** BEGIN READING TEXT **

Texas is in the midst of the third worst drought on record, which is a problem for water-intensive industries like hydraulic fracturing.
Photo by dasroofless http://www.flickr.com/photos/roofless/
Texas is in the midst of the third worst drought on record, which is a problem for water-intensive industries like hydraulic fracturing.

The controversial practice of hydraulic fracturing, or fracking, to remove oil and gas from beneath shale rock has faced environmental criticism for generating loud noise, stamping a foot print in the wilderness, and pumping large amounts of undisclosed chemicals deep into the earth. Now the practice being used to unlock vast reserves of domestic energy is coming under fire for another reason: the amount of water it uses.

Ninety-eight percent of Texas is still in a drought, and the cost to farmers has already reached $1.2 billion, but it takes 13 million gallons of water to open a single well in the Eagle Ford Shale in South Texas, according to a report today in Bloomberg News.

Water consumption by Eagle Ford Shale drillers is forecast to explode during the next 25 years, Mace said. A study to be released later this summer by the Texas Water Development Board and the University of Texas’s Bureau of Economic Geology estimates fracking-water demand in the area will jump 10-fold by 2020, and double again by 2030, he said.

** END READING TEXT **
** BEGIN DATA EXTRACT **

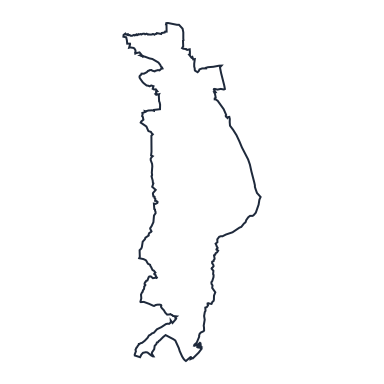 Valeni-Dambovita, Dâmbovita, Romania (Mercator projection)
{"feature_id": "2599482B82900556797073", "entity_name": "Valeni-Dambovita", "entity_type": "district", "adm_level": 2, "iso_a3": "ROU", "parent_name": "Romania", "parent_adm1": "Dâmbovita", "projection": "mercator", "projection_center": [25.163, 45.163], "detail": "fine", "context": "isolated", "style": "outline", "palette": "slate", "viewbox_px": 384, "rotation_deg": 0, "n_neighbors": 0, "source": "geoboundaries", "source_scale": "gbopen_adm2", "svg_char_len": 5961}
<svg xmlns="http://www.w3.org/2000/svg" viewBox="0 0 384 384"><path d="M212.5,285.4L211.5,283.9L211.4,282.2L212.2,281.2L213.5,277.1L213.6,275.0L213.1,274.1L213.4,270.8L211.6,268.7L211.9,267.9L212.6,267.5L213.6,266.1L213.3,264.9L212.1,263.1L212.2,261.7L213.6,261.1L213.7,260.2L214.5,259.1L214.6,258.5L214.0,255.4L214.6,254.7L215.2,254.7L215.7,253.2L217.1,252.3L218.1,250.7L216.6,249.7L216.9,249.4L216.8,248.8L217.4,248.6L217.6,247.7L216.7,246.4L216.5,245.5L215.6,243.7L217.4,242.2L217.3,239.3L219.2,236.8L221.0,236.2L222.4,236.3L226.0,234.5L232.5,232.3L239.5,227.6L241.3,226.9L243.9,223.6L245.5,222.3L246.3,220.0L248.3,217.2L250.0,215.9L252.6,215.9L253.7,215.1L255.8,212.7L258.6,204.7L259.4,199.7L260.6,197.0L257.0,193.0L255.7,189.4L254.9,186.9L254.9,185.3L254.2,182.2L251.4,171.4L249.9,164.6L248.1,159.4L241.9,147.4L239.5,141.6L236.5,135.2L233.1,129.8L230.0,125.7L229.7,122.1L229.8,119.0L229.3,116.9L227.7,117.2L227.4,117.9L225.9,116.5L225.7,115.9L226.2,115.0L223.7,109.2L217.7,100.8L215.5,99.3L214.7,99.3L214.7,98.4L215.7,97.6L215.0,94.0L214.1,92.1L215.5,92.1L213.8,89.6L213.9,89.1L214.7,88.9L217.5,89.6L220.7,88.9L223.9,89.5L224.9,89.0L224.2,85.3L221.1,73.1L220.1,68.1L220.0,67.3L221.5,65.6L219.1,65.7L213.2,66.8L208.0,67.2L205.9,67.8L206.0,68.4L202.2,68.4L199.5,69.4L198.8,71.0L197.6,72.2L195.1,70.7L194.8,70.1L194.7,68.4L194.2,66.5L194.2,63.7L194.8,59.1L193.2,59.4L192.4,57.0L191.5,57.7L189.3,54.9L189.9,54.8L189.7,53.5L189.9,53.4L189.9,51.8L189.7,49.3L187.2,49.9L186.3,49.5L186.2,49.1L183.2,48.7L182.1,48.1L183.2,46.3L183.0,40.6L183.5,40.2L183.3,38.6L183.3,32.3L182.6,28.7L179.0,24.8L177.0,24.8L168.0,23.0L166.3,23.1L166.0,24.4L166.5,24.5L166.6,31.6L165.1,31.6L164.7,32.5L161.7,33.0L161.2,34.0L156.9,33.1L156.5,33.9L155.5,33.9L154.5,34.7L153.1,34.0L152.5,34.1L152.0,34.5L149.9,34.6L148.4,34.3L148.0,34.6L146.7,33.7L145.1,34.3L144.6,33.8L143.1,33.7L141.3,34.5L140.8,34.0L138.5,34.6L138.3,34.3L137.4,35.0L136.7,34.4L135.9,35.2L135.2,34.8L134.4,35.4L133.6,35.0L132.0,35.8L130.4,35.7L129.7,35.0L128.4,35.2L127.7,35.0L127.7,34.2L126.1,34.6L125.4,33.6L123.6,34.9L123.4,36.7L126.2,37.3L126.9,40.4L127.2,43.7L130.0,43.7L130.1,44.1L129.1,47.7L130.2,47.4L133.4,47.9L134.3,48.4L135.3,50.0L135.6,51.2L135.1,52.6L135.3,53.6L136.3,53.1L139.5,52.4L141.4,54.7L140.1,55.3L140.9,55.5L141.3,56.1L142.4,56.0L142.9,56.7L143.5,56.2L144.0,56.6L144.7,56.6L149.5,58.4L152.4,59.0L158.4,62.5L160.2,64.8L161.1,66.8L162.0,67.4L162.5,68.5L161.2,68.8L159.5,70.4L158.0,70.1L155.2,70.9L154.7,71.4L152.3,70.7L151.4,70.0L149.4,70.2L148.8,70.8L148.0,70.9L146.8,72.2L143.9,73.7L141.5,73.7L141.2,74.6L139.8,75.8L139.5,76.7L139.6,77.7L140.2,78.7L142.6,82.1L143.7,83.2L146.6,85.5L148.2,85.7L149.6,86.3L151.2,85.5L153.5,86.2L152.7,88.8L154.1,89.5L155.8,89.3L157.3,91.2L156.1,91.4L156.0,92.2L156.5,93.4L155.4,94.0L156.2,94.8L159.1,94.2L158.8,94.9L159.1,101.3L159.6,102.3L160.1,104.7L160.0,109.2L154.0,109.9L154.0,110.8L152.3,110.3L148.4,110.5L145.8,111.3L145.0,111.1L145.4,111.9L142.3,113.0L142.6,114.3L142.1,116.1L142.8,116.9L143.4,119.7L141.2,121.5L140.7,122.6L146.4,126.5L148.2,130.7L148.5,131.1L150.9,131.9L151.8,133.4L152.8,134.3L151.4,135.7L151.5,151.8L151.1,155.4L152.7,156.2L151.6,157.2L150.7,158.7L150.7,160.1L152.1,163.9L152.3,166.4L151.8,172.7L152.1,174.9L151.9,175.9L151.5,176.2L152.7,180.6L152.9,182.9L153.4,183.3L152.2,186.8L155.7,189.9L153.1,192.9L152.9,193.7L153.4,196.4L154.2,196.5L154.7,197.0L154.5,198.0L155.4,199.0L155.1,200.8L156.6,201.1L157.6,202.0L157.3,203.0L155.5,203.9L153.9,203.6L154.3,209.1L155.0,209.5L155.1,210.8L155.5,211.7L155.6,213.2L154.0,215.5L153.4,222.2L151.6,226.1L150.2,228.2L150.2,228.8L151.5,231.4L151.0,232.0L149.3,233.0L148.6,234.5L148.7,235.5L145.4,237.7L145.0,239.1L142.7,241.7L141.9,246.9L141.3,248.5L139.6,250.2L139.8,256.8L139.2,258.2L143.5,259.1L145.4,260.0L146.1,260.5L147.9,263.7L150.1,264.8L150.5,266.2L151.4,267.5L151.7,268.4L152.6,270.1L153.9,270.7L155.4,272.6L154.3,273.6L154.3,274.1L155.7,275.2L155.9,276.3L156.9,277.6L156.5,278.0L155.6,277.7L152.9,278.2L150.8,276.4L149.3,276.5L148.7,277.1L147.4,280.5L146.2,280.8L145.6,282.0L145.0,282.3L144.5,283.9L145.4,285.0L145.2,285.4L144.2,286.5L144.2,287.9L143.9,289.2L142.9,290.4L142.7,291.8L142.0,292.4L141.0,294.6L141.3,298.3L140.4,301.8L140.7,302.1L143.8,301.9L149.0,303.8L153.6,305.9L154.4,305.9L155.4,305.1L157.2,304.7L159.4,304.6L160.9,304.9L161.3,305.4L161.0,306.8L161.8,308.1L163.9,310.3L165.2,312.6L167.1,314.6L169.2,314.5L170.5,314.1L171.4,314.9L172.3,315.1L173.0,316.0L176.7,316.4L175.3,317.5L175.3,317.9L176.1,318.6L175.7,319.3L172.5,323.0L170.8,320.6L170.9,321.8L170.3,322.8L169.2,323.8L167.5,323.7L165.9,324.1L161.4,327.1L156.9,329.3L153.9,332.7L151.8,333.5L150.5,334.7L148.9,335.5L147.6,337.8L144.7,340.8L142.1,342.8L140.4,343.3L139.5,344.0L138.8,344.0L138.6,344.9L137.7,346.0L136.9,347.4L136.5,347.6L135.5,349.8L135.9,351.3L134.7,354.5L134.8,355.5L140.1,357.2L141.3,354.7L143.0,352.8L145.9,352.2L147.5,352.5L151.1,355.4L152.9,356.4L153.5,356.4L151.8,353.7L152.0,352.4L154.2,349.2L154.7,345.8L156.2,344.3L156.9,342.5L157.9,342.3L158.9,340.9L159.7,340.5L163.3,336.9L165.6,335.1L173.4,339.2L175.3,340.5L178.8,348.1L179.7,351.1L182.1,356.4L183.5,358.7L184.7,360.1L185.9,361.0L190.5,357.1L190.9,357.2L190.6,359.1L191.7,358.6L192.0,358.0L192.9,358.3L198.6,352.7L201.5,348.9L201.3,348.7L201.5,348.5L200.9,347.3L201.4,347.0L200.9,346.7L200.2,346.9L200.0,347.6L199.7,347.3L199.2,347.6L198.0,347.5L197.2,347.0L197.4,346.3L197.8,345.9L199.3,345.3L200.7,345.3L200.6,344.2L200.1,343.7L200.5,343.6L200.5,343.3L199.9,342.8L198.2,344.3L194.5,345.8L194.2,345.7L194.6,345.0L194.3,345.1L194.4,344.7L196.5,342.9L197.0,342.0L199.2,336.7L199.1,335.7L199.6,333.9L200.7,332.6L203.6,331.2L204.1,330.5L204.0,327.5L203.7,325.7L204.7,319.7L204.1,316.0L204.8,312.0L205.5,310.8L205.3,307.6L206.8,307.1L208.0,305.4L207.5,303.9L207.6,303.4L208.4,303.2L209.0,303.5L211.5,303.9L212.4,301.9L213.5,301.0L213.9,299.8L214.0,295.6L215.3,292.3L212.2,287.9L212.5,285.4Z" fill="none" stroke="#1e293b" stroke-width="2"/></svg>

** END DATA EXTRACT **

** INSTRUCTIONS **
1 – According to the passage on Texas drought and fracking, how much water does it take to open a single well in the Eagle Ford Shale?
2 – Write out everything in the passage on Texas drought and fracking from "Photo by dasroofless" down to "water it uses.".

** TASK SOLUTIONS **
1 – It takes 13 million gallons of water.

2 –
Photo by dasroofless http://www.flickr.com/photos/roofless/
Texas is in the midst of the third worst drought on record, which is a problem for water-intensive industries like hydraulic fracturing.

The controversial practice of hydraulic fracturing, or fracking, to remove oil and gas from beneath shale rock has faced environmental criticism for generating loud noise, stamping a foot print in the wilderness, and pumping large amounts of undisclosed chemicals deep into the earth. Now the practice being used to unlock vast reserves of domestic energy is coming under fire for another reason: the amount of water it uses.